Unless it is a picture, every line from the start of the entries through the line with "globe [670,207,701,248] ->" must be retyped exactly.

● **PROVIDED MATERIAL**:
-- Opening Marker --

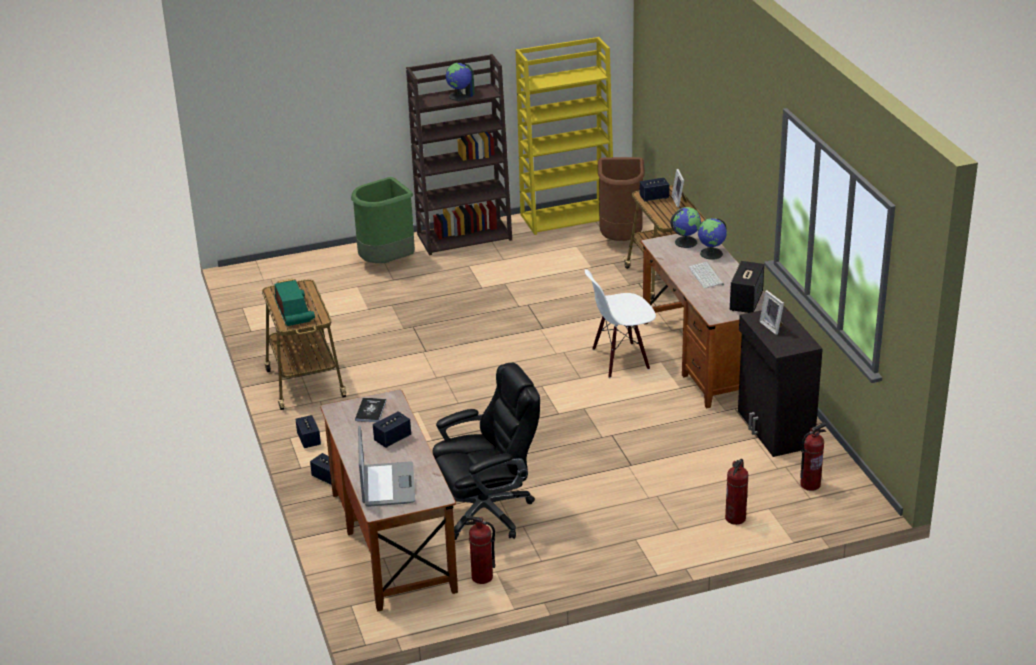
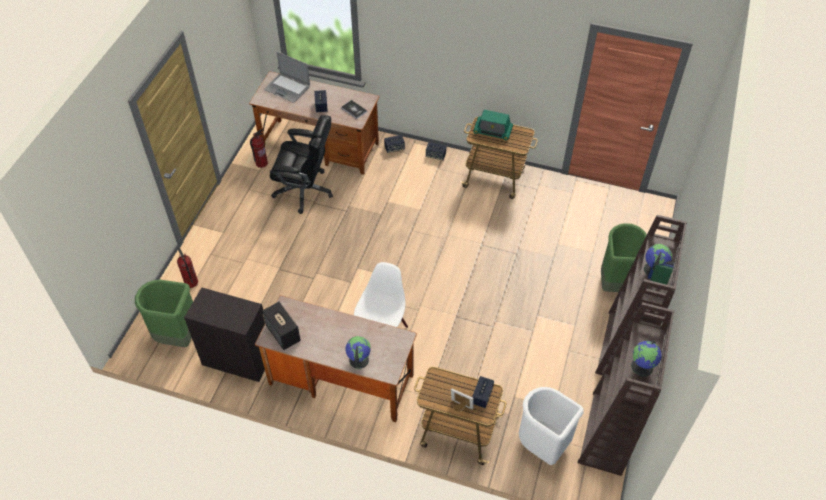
camera: 125 degrees right, 20 degrees up
black office chair [433,362,540,540] -> black office chair turned 90 degrees counterclockwise [270,115,333,214]
yellow bookcase [516,37,613,235] -> brown bookcase [578,302,675,476]
brown trash can [598,157,645,241] -> white trash can [519,387,583,465]
globe [670,207,701,248] -> globe moved to [631,340,661,376]
keyboard [688,262,724,289] -> none
picture frame [759,290,784,335] -> none
fire extinguisher [800,423,826,491] -> green trash can [135,280,193,348]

-- Closing Marker --

● **WRITTEN ANSWER**:
camera: 125 degrees right, 20 degrees up
black office chair [433,362,540,540] -> black office chair turned 90 degrees counterclockwise [270,115,333,214]
yellow bookcase [516,37,613,235] -> brown bookcase [578,302,675,476]
brown trash can [598,157,645,241] -> white trash can [519,387,583,465]
globe [670,207,701,248] -> globe moved to [631,340,661,376]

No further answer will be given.